This is Part 1 of a 3-part series on the layers of working with LLMs: Prompt Engineering, then Context Engineering, then Harness Engineering. Each layer builds on the one before it, and each is increasingly the responsibility of the platform you're using rather than you the user. We'll come back to that distinction at the end.
There are thousands of prompt engineering posts out there, which is a lot of noise to sort through if you just want to know what works. So for this one we wanted to go to the source and see what the three major labs themselves are saying. The post is built off the primary documents from each: Anthropic's Prompting best practices and their interactive tutorial, OpenAI's Prompt engineering guide, and Google's two Vertex AI guides, the Introduction to prompting and the more detailed Overview of prompting strategies.

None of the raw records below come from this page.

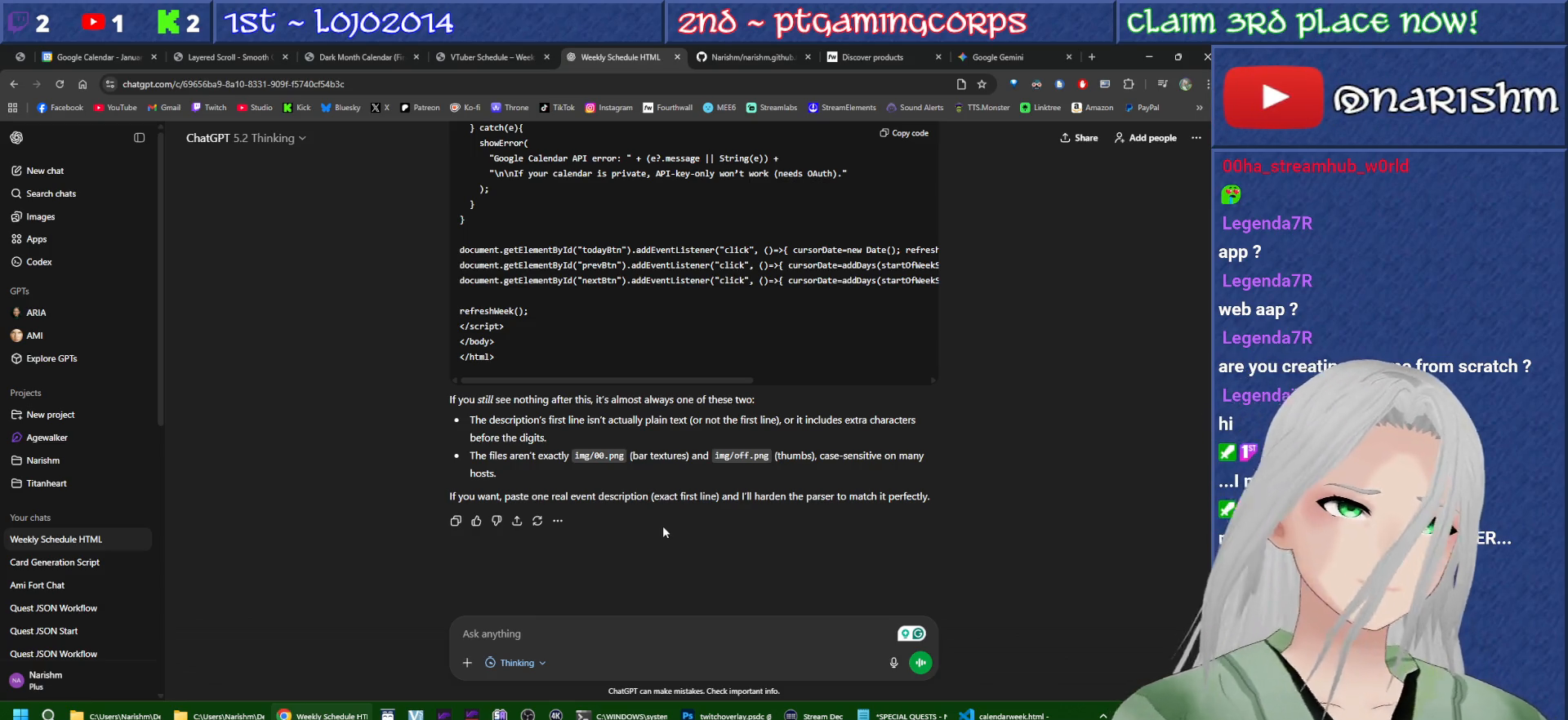
Gameplay with a controller (PlayStation layout); each line is a JSON object with the inputs held at the frame after it (dt_ms = milliseconds from this image to that frame). "events" lists button and stick changes between this image and that frame as [ms after this image, input, new state], when the widget could be followed in between. Not read: HOME L3 R3 TRIANGLE.
{"dt_ms": 1000, "buttons": ["CROSS"]}
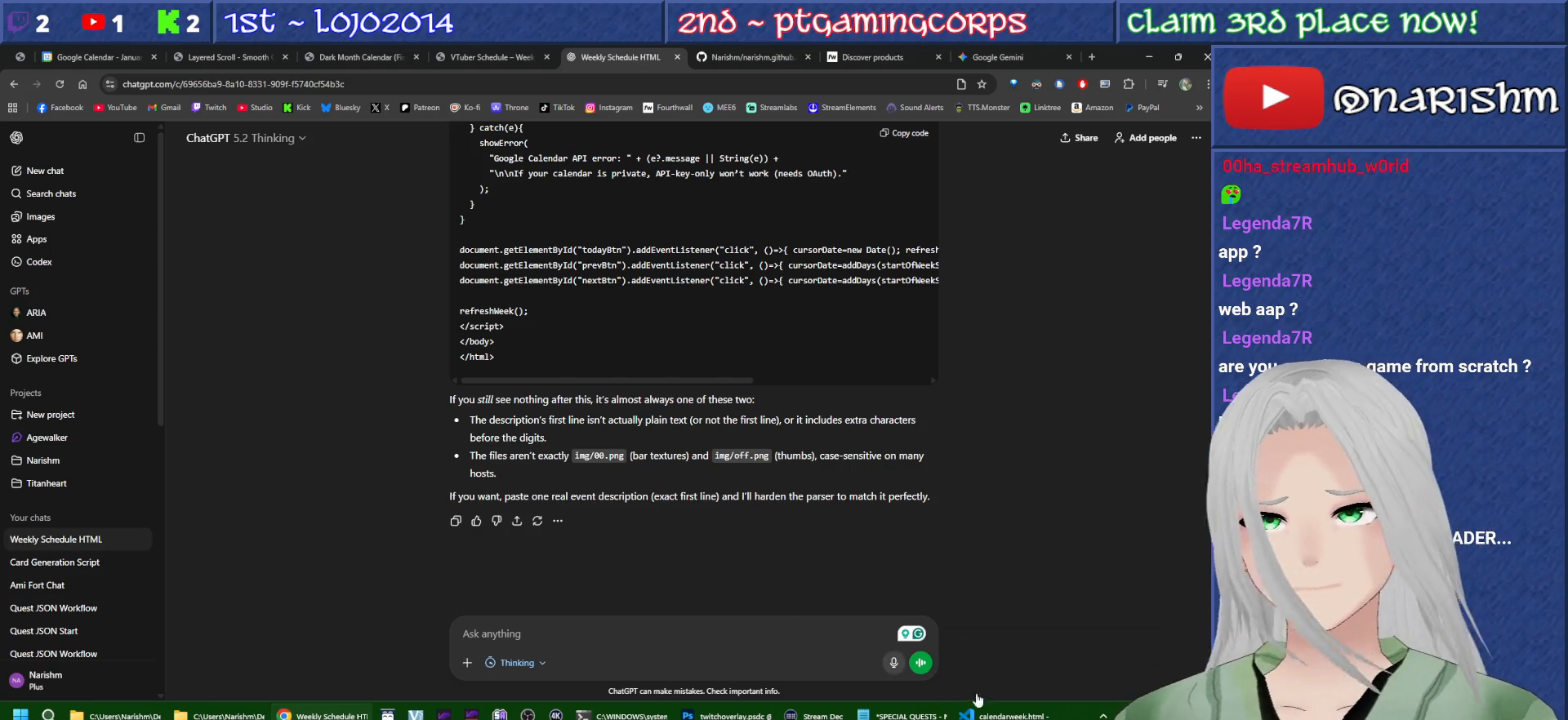
{"dt_ms": 500, "buttons": ["CROSS"], "events": []}
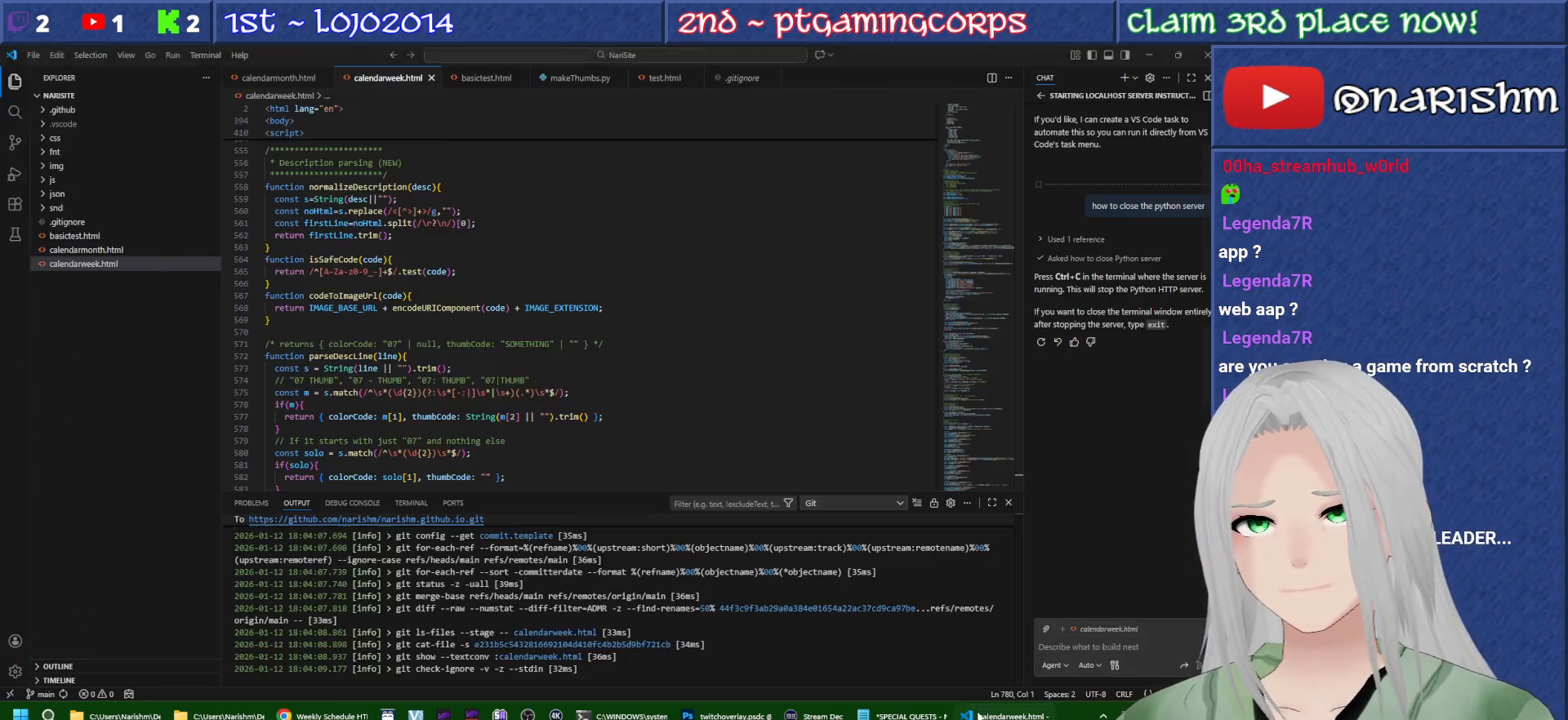
{"dt_ms": 500, "buttons": ["CROSS"], "events": []}
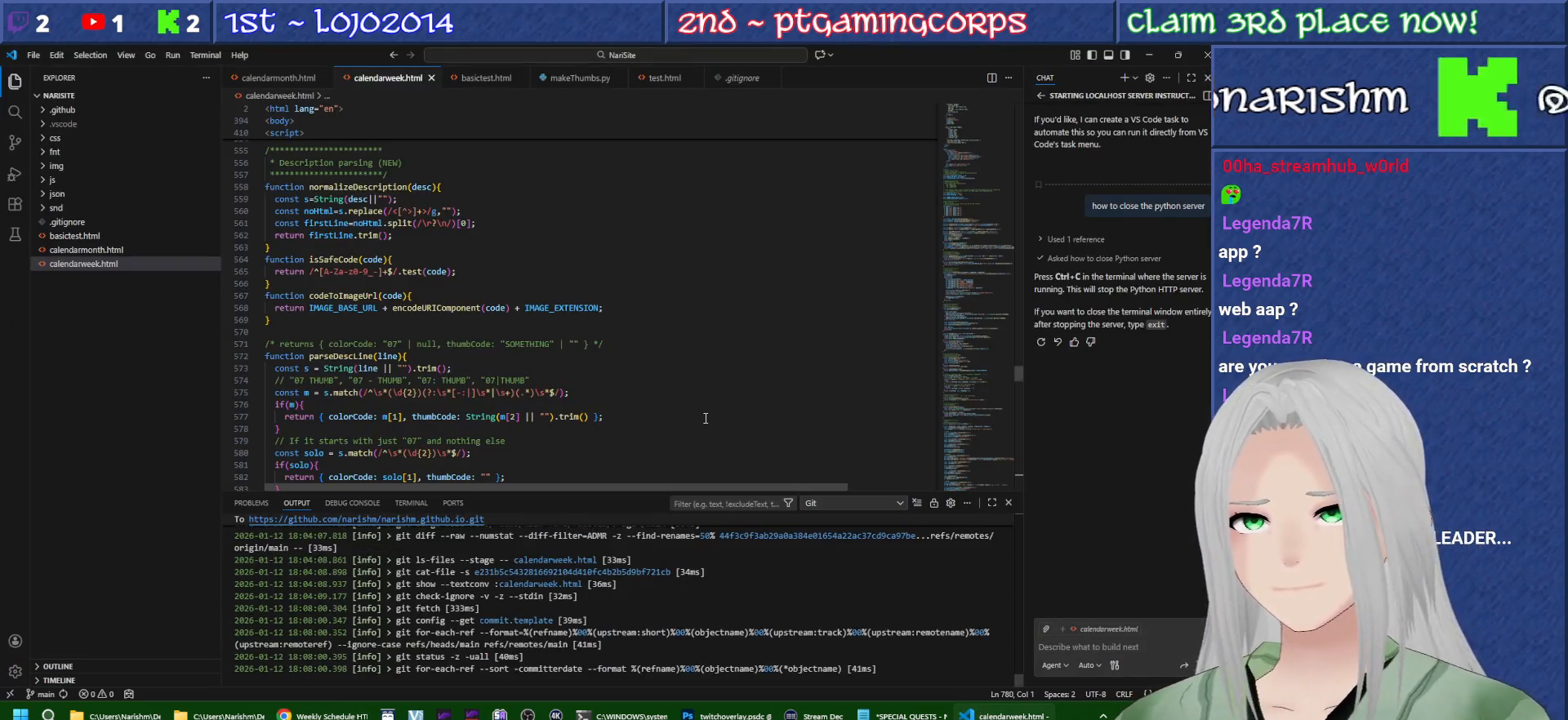
{"dt_ms": 500, "buttons": ["CROSS"], "events": []}
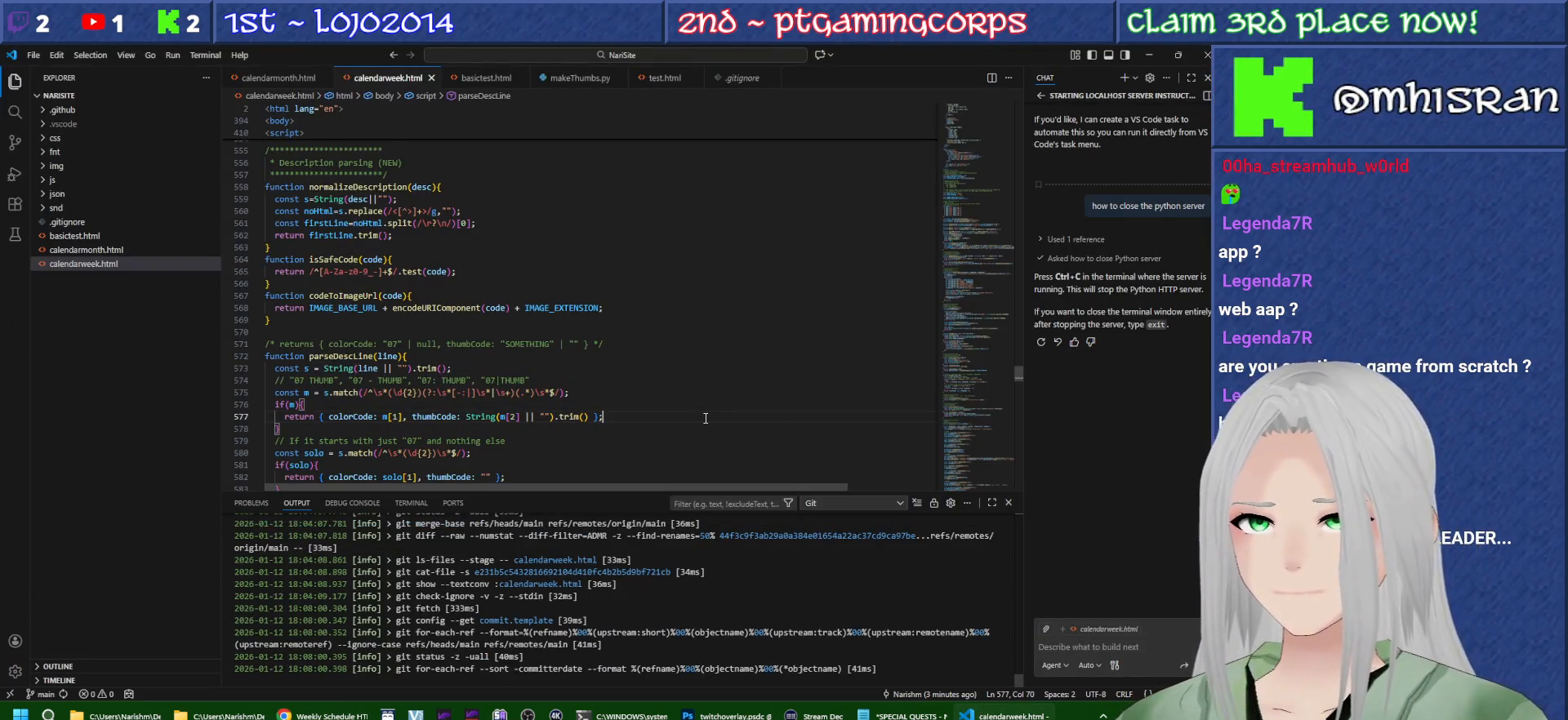
{"dt_ms": 500, "buttons": ["CROSS"], "events": []}
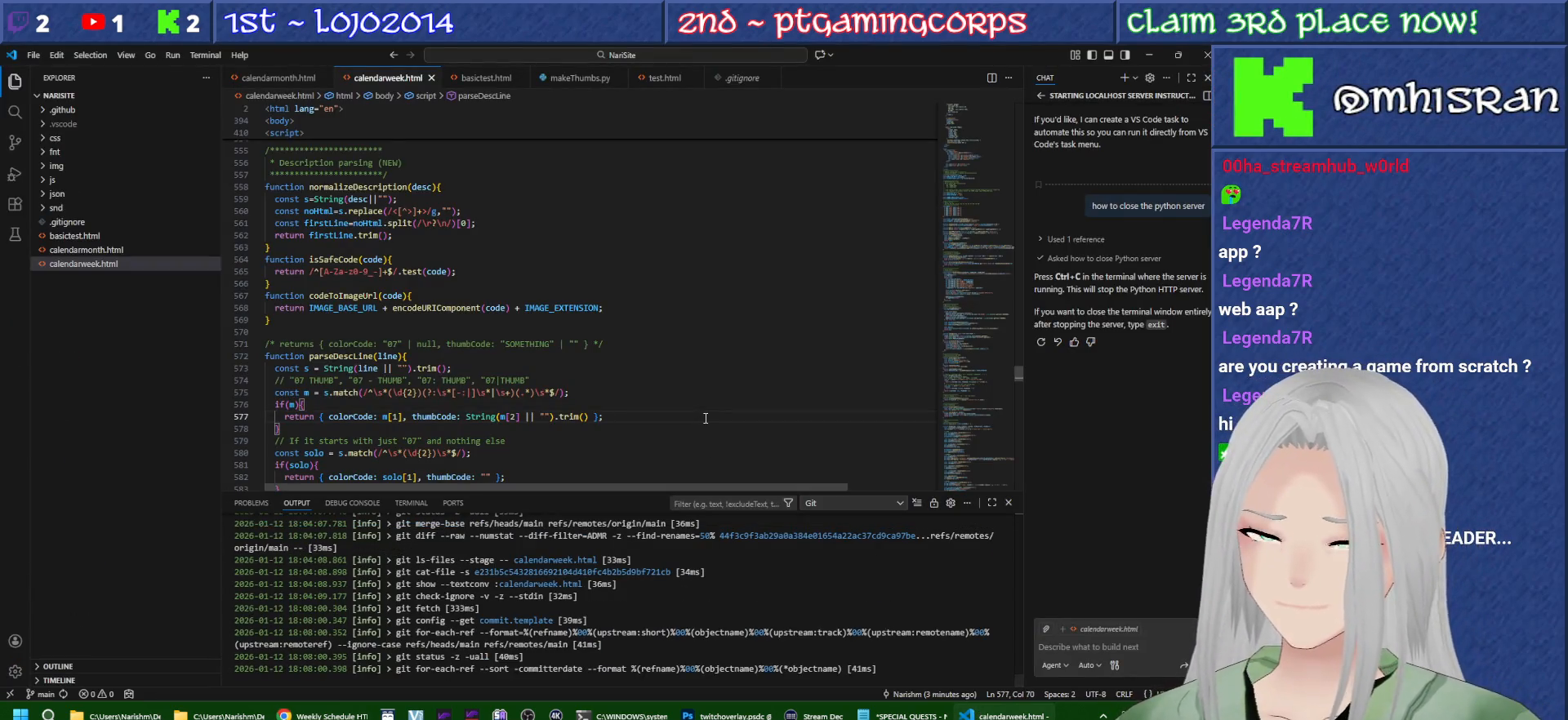
{"dt_ms": 500, "buttons": ["CROSS"], "events": []}
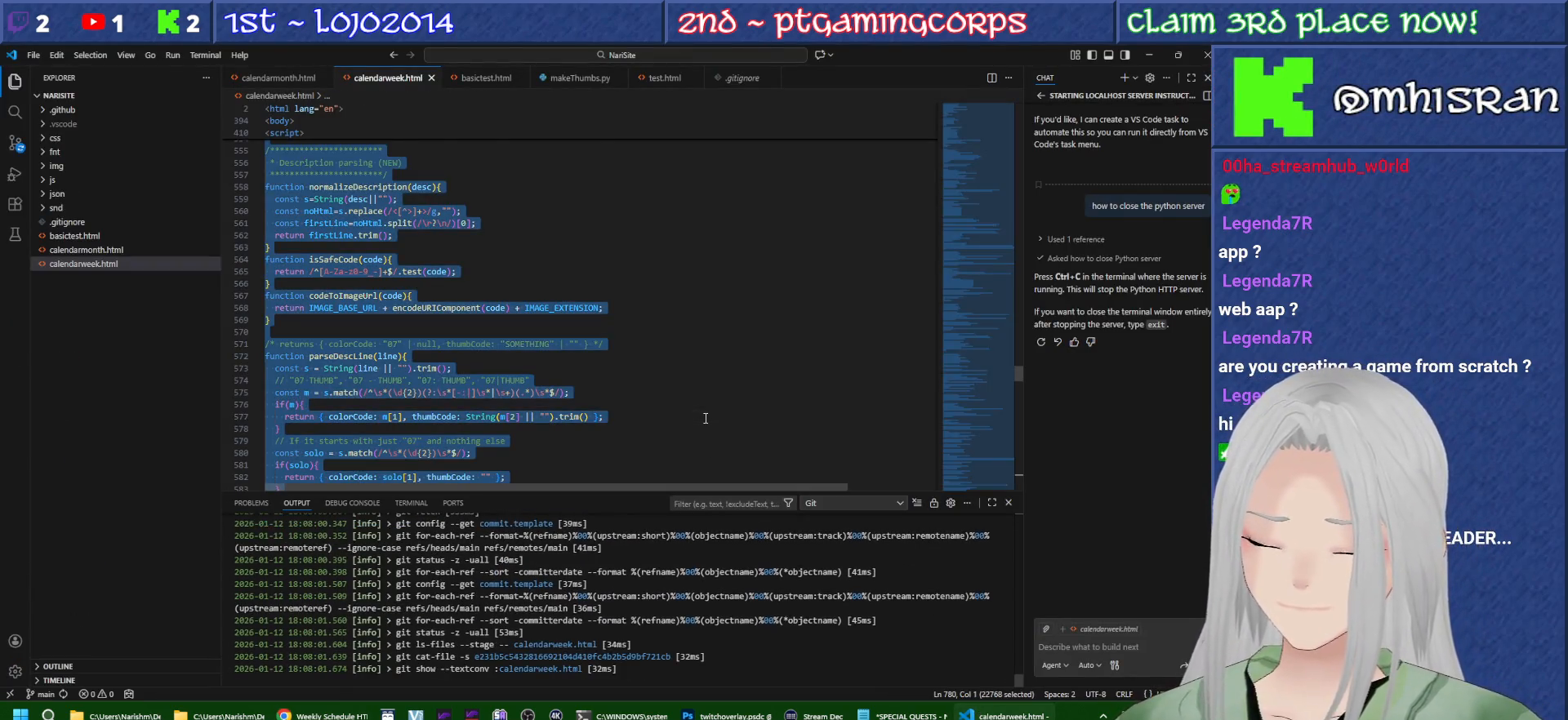
{"dt_ms": 500, "buttons": ["CROSS"], "events": []}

Most of what they say overlaps. Some of it doesn't, and the disagreements are where the more useful guidance lives.
First, what is a prompt?
It helps to be precise about the basic mechanic before talking about technique.
A prompt is everything the model sees before it generates the next token. That includes the system instructions (set by whichever platform or API call is talking to the model), the user message (what you typed), any prior turns in the conversation, and any documents, tool outputs or retrieved snippets the platform has stuffed in for you.
The model has no memory outside this window. It is not thinking about your problem in the background. As Google's docs put it, a language model given some text "can predict what is likely to come next, like a sophisticated autocompletion tool."
If it isn't in the prompt, the model doesn't know it. Your tone preferences, your team's norms, the fact that this is for a B2B audience: none of it exists unless something put it there. Everything in the prompt is also competing for attention, so a long, vague prompt dilutes the signal and a focused prompt with the right structure usually does better than a long one with everything thrown in.
Prompt engineering exists as a discipline because what you put in this window deterministically shapes what comes out.
What the three labs all agree on
The three docs converge on roughly the same definition:
- Anthropic frames it around clarity, examples, XML structure, role assignment, and thinking as the foundational levers.
- OpenAI defines prompt engineering as the process of writing effective instructions for a model, such that it consistently generates content that meets your requirements.
- Google decomposes a prompt into an Objective and Instructions (required), plus a long list of optional components: System instructions, Persona, Constraints, Tone, Context, Few-shot examples, Reasoning steps, Response format, Recap, and Safeguards.
Google's component list is the most detailed breakdown anyone publishes. Twelve named pieces, each with a clear job. Even if you never name them out loud while writing a prompt, knowing they exist gives you a checklist you can hold any prompt against.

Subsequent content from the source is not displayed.